If you have been diagnosed with a TFCC tear, your doctor will probably recommend wearing a splint on your wrist to decrease movement, help ease pain, and speed up the healing process. You should feel relief, to some degree, as soon as you put the splint on. However, you will want to follow these tips for wearing a TFCC tear splint.
Get the Correct Splint
There are numerous different types of wrist splints on the market, and they do not all serve the same purpose. Some are better for patients with carpal tunnel, and others are designed specifically for sprains. You should look for a splint that is specifically recommended for TFCC tears. Your doctor should be able to recommend a certain brand or even a specific model. If they did not include this on your discharge paperwork or send you home with a specific splint, call and ask before buying. Wearing the wrong splint can do more harm than good.
Wear It at Night
Your doctor will probably tell you to wear the splint at night. Some patients find the splint uncomfortable when they are trying to sleep, so they remove it and ignore this advice. Understand that by doing so, you are severely inhibiting the healing process. You move your wrist without realizing it at night, and you may even roll over and worsen the tear. You might need to experiment with propping your wrist up on a pillow or positioning it in different ways to make sleeping with the splint more comfortable, but doing so is essential.

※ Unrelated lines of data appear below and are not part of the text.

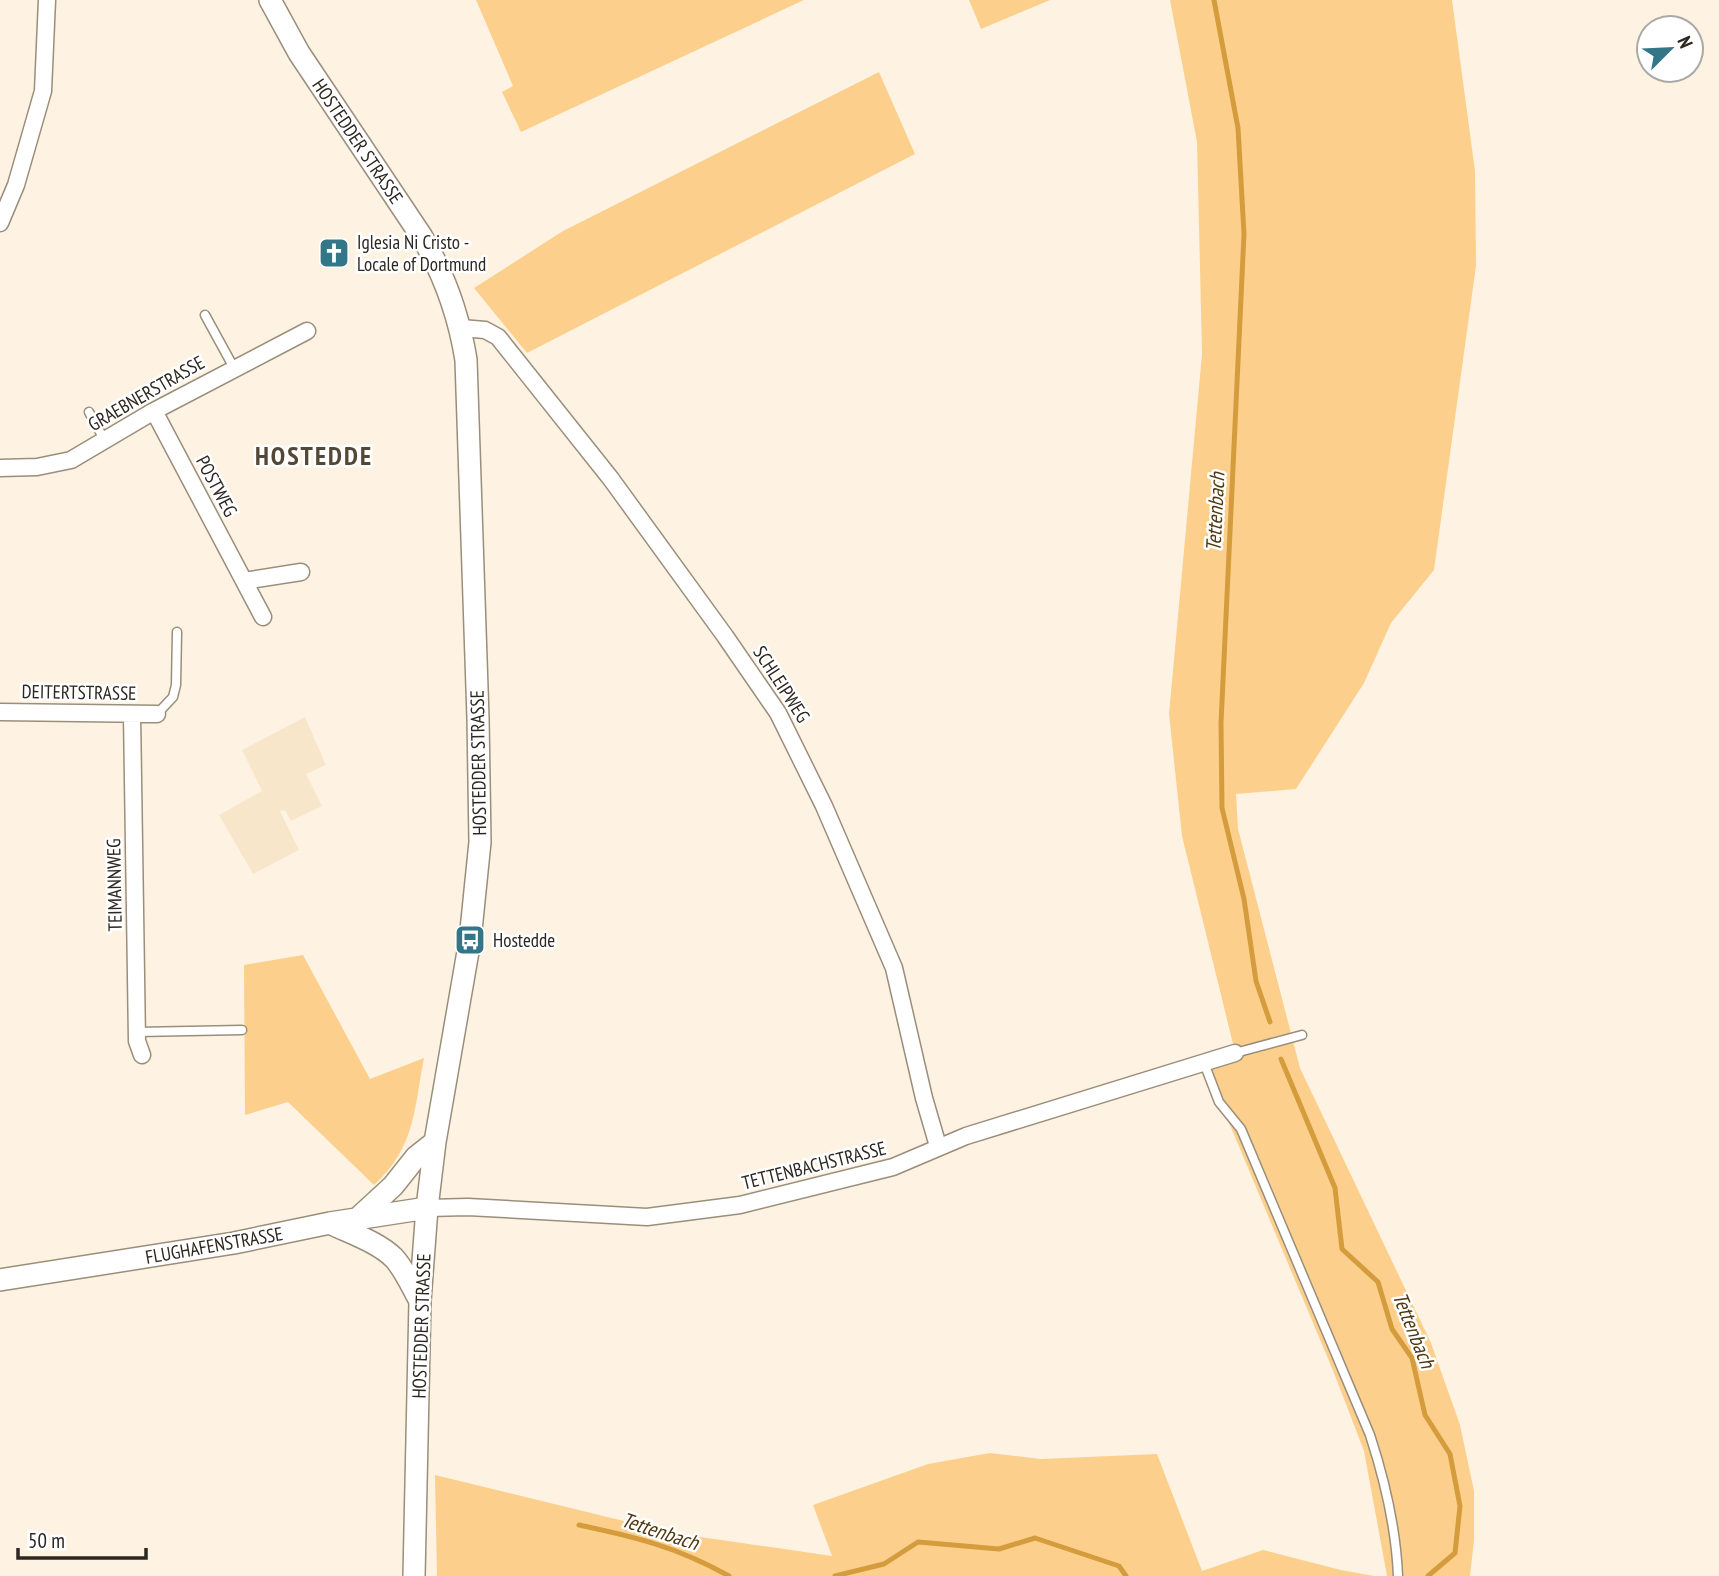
<svg xmlns="http://www.w3.org/2000/svg" width="1719" height="1576" font-family="'PT Sans Narrow',sans-serif">
  <style>
    .built { fill: #f8e6cb }
    .green { fill: #fcd08c }
    .lines { fill: none; stroke-linecap: round; stroke-linejoin: round }
    .stream { stroke: #d49c3c; stroke-width: 5 }
    .service-casing { stroke: #9a8e7b; stroke-width: 11 }
    .minor-casing { stroke: #9a8e7b; stroke-width: 19 }
    .secondary-casing { stroke: #9a8e7b; stroke-width: 24 }
    .service { stroke: #fff; stroke-width: 8 }
    .minor { stroke: #fff; stroke-width: 16 }
    .secondary { stroke: #fff; stroke-width: 21 }
    .labels { text-anchor: middle; dominant-baseline: central; stroke-width: 5; stroke-linejoin: round; paint-order: stroke }
    .street-label { font-size: 19px; fill: #2c2720; stroke: #fff }
    .poi-label { font-size: 19px; fill: #2c2720; stroke: #fff; text-anchor: start }
    .water-label { font-size: 21px; font-style: italic; fill: #503911; stroke: #fff }
    .district-label { font-size: 26px; font-weight: bold; letter-spacing: 2px; fill: #534837; stroke: #fff }
  </style>
  <rect width="100%" height="100%" fill="#fef3e3"/>
  <path class="built" d="M305,717L326,765L306,774L322,806L291,821L285,810L280,811L299,850L253,874L219,815L262,791L242,750Z"/>
  <path class="green" d="M476,0H804L521,132L502,92L513,86Z
    M969,0H1050L981,29Z
    M1170,0H1452L1475,171L1476,266L1434,570L1391,623L1364,683L1296,789L1236,794L1238,829L1300,1068L1431,1343L1460,1425L1474,1491V1540L1470,1576H1387L1364,1451L1334,1373L1204,1063L1235,1052L1182,836L1169,714L1202,354L1197,142Z
    M879,72L915,154L527,353L474,288L563,231Z
    M303,955L370,1079L424,1058C414,1110 415,1148 374,1185L288,1102L245,1115L244,965Z
    M990,1453L1041,1459L1157,1454L1202,1571L1263,1550L1341,1570L1374,1576H437L435,1475L673,1533L832,1556L813,1505L928,1464Z"/>
  <g class="lines">
    <path class="stream" d="M1214,0L1238,128L1244,234L1221,723L1222,808L1244,899L1256,981L1270,1022
      M1281,1059L1335,1188L1342,1249L1378,1282L1392,1329L1412,1358L1425,1415L1450,1454L1460,1506L1455,1553L1428,1576
      M579,1525C636,1537 677,1547 729,1576
      M835,1576L884,1564L918,1542L999,1549L1035,1538L1119,1566L1126,1576"/>
    <g class="service-casing">
      <path id="service" d="M205,315L234,368
        M89,412L105,441
        M157,714L173,697L176,685L177,632
        M137,1032L242,1030
        M1235,1053L1302,1035
        M1204,1063L1219,1102L1241,1129L1370,1435C1385,1481 1396,1528 1398,1576"/>
    </g>
    <g class="minor-casing">
      <path id="minor" d="M0,223L16,185L43,91L47,0
        M461,328L485,330L498,337L611,479L725,636L778,713L824,806L894,968L924,1098L938,1146
        M154,411L263,617
        M0,468L37,467L71,460L154,411L307,331
        M244,581L301,572
        M0,712L157,714
        M132,714L137,1041L142,1055
        M427,1208L468,1207L647,1217L740,1205L893,1167L966,1136L1235,1053"/>
    </g>
    <g class="secondary-casing">
      <path id="secondary" d="M270,0L299,53L422,237C445,276 459,316 466,360L478,718L480,842L470,940L435,1142L427,1208L420,1301L414,1576
        M357,1219L393,1186L416,1157L435,1142
        M330,1223C350,1233 378,1242 394,1258C405,1270 412,1287 420,1301
        M0,1280L234,1243L330,1223L427,1208"/>
    </g>
    <use href="#service" class="service"/>
    <use href="#minor" class="minor"/>
    <use href="#secondary" class="secondary"/>
  </g>
  <defs>
    <g id="church-square" transform="scale(1.575)"><rect x="-9" y="-9" width="18" height="18" rx="4" fill="#337687" stroke="#fff"/><path d="M-1.2-6h2.4v3.5h3.3v2.4h-3.3V6h-2.4V-.1h-3.3v-2.4h3.3Z" fill="#fff"/></g>
    <g id="bus-square" transform="scale(1.575)"><rect x="-9" y="-9" width="18" height="18" rx="4" fill="#337687" stroke="#fff"/><path d="M-5-6H5V4H4V6H2V4H-2V6H-4V4H-5ZM-3.5-4V0h7V-4ZM-3.5 1.2v1.5H-2V1.2ZM2 1.2v1.5H3.5V1.2Z" fill="#fff"/></g>
  </defs>
  <g fill-rule="evenodd">
    <use href="#church-square" x="334" y="253"/>
    <use href="#bus-square" x="470" y="940"/>
  </g>
  <g class="labels">
    <g class="street-label">
      <text transform="translate(358 141) rotate(56)">HOSTEDDER STRASSE</text>
      <text transform="translate(146 393) rotate(-30)">GRAEBNERSTRASSE</text>
      <text transform="translate(217 486) rotate(62)">POSTWEG</text>
      <text transform="translate(782 684) rotate(57)">SCHLEIPWEG</text>
      <text transform="translate(79 692) rotate(1)">DEITERTSTRASSE</text>
      <text transform="translate(478 763) rotate(-91)">HOSTEDDER STRASSE</text>
      <text transform="translate(114 885) rotate(-91)">TEIMANNWEG</text>
      <text transform="translate(814 1165) rotate(-14)">TETTENBACHSTRASSE</text>
      <text transform="translate(214 1245) rotate(-10)">FLUGHAFENSTRASSE</text>
      <text transform="translate(421 1326) rotate(-88)">HOSTEDDER STRASSE</text>
    </g>
    <g class="poi-label">
      <text x="357" y="242">Iglesia Ni Cristo -<tspan x="357" dy="22">Locale of Dortmund</tspan></text>
      <text x="493" y="940">Hostedde</text>
    </g>
    <g class="water-label">
      <text transform="translate(1215 512) rotate(-87)">Tettenbach</text>
      <text transform="translate(1414 1330) rotate(68)">Tettenbach</text>
      <text transform="translate(660 1531) rotate(18)">Tettenbach</text>
    </g>
    <g class="district-label">
      <text x="314" y="455">HOSTEDDE</text>
    </g>
  </g>
  <g transform="translate(1670 49) rotate(66)"><circle r="33" fill="#ffffff" stroke="#aba9a6" stroke-width="2"/>
  <path d="M0-5L12 26L0 18L-12 26Z" fill="#337687"/>
  <text y="-10" font-size="19" font-weight="bold" text-anchor="middle" fill="#2c2720">N</text>
  </g>
  <path d="M18 1548v10h128v-10" fill="none" stroke="#2c2720" stroke-width="3.5"/>
  <text x="28" y="1548" font-size="21" fill="#2c2720" stroke="#ffffff" stroke-width="5" paint-order="stroke">50 m</text>
</svg>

Don't Use the Splint to Do Things You Shouldn't
Wearing the splint will make going through your daily activities like brushing your teeth and opening doors more comfortable. It is not, however, an excuse to perform more arduous tasks with your wrist, whether or not doing so actually hurts. You can and will over-tax your wrist even with the splint on if you do strenuous activities such as lifting weights or throwing a baseball. The only real activity you should be doing with your wrist is simple, non-weight-bearing actions and any physical therapy your doctor has prescribed.
Many patients with mild to moderate TFCC tears heal on their own within a few months of proper splint use and physical therapy. Keep the above tips in mind, and talk to your doctor if you have any remaining questions about splint use and recovery.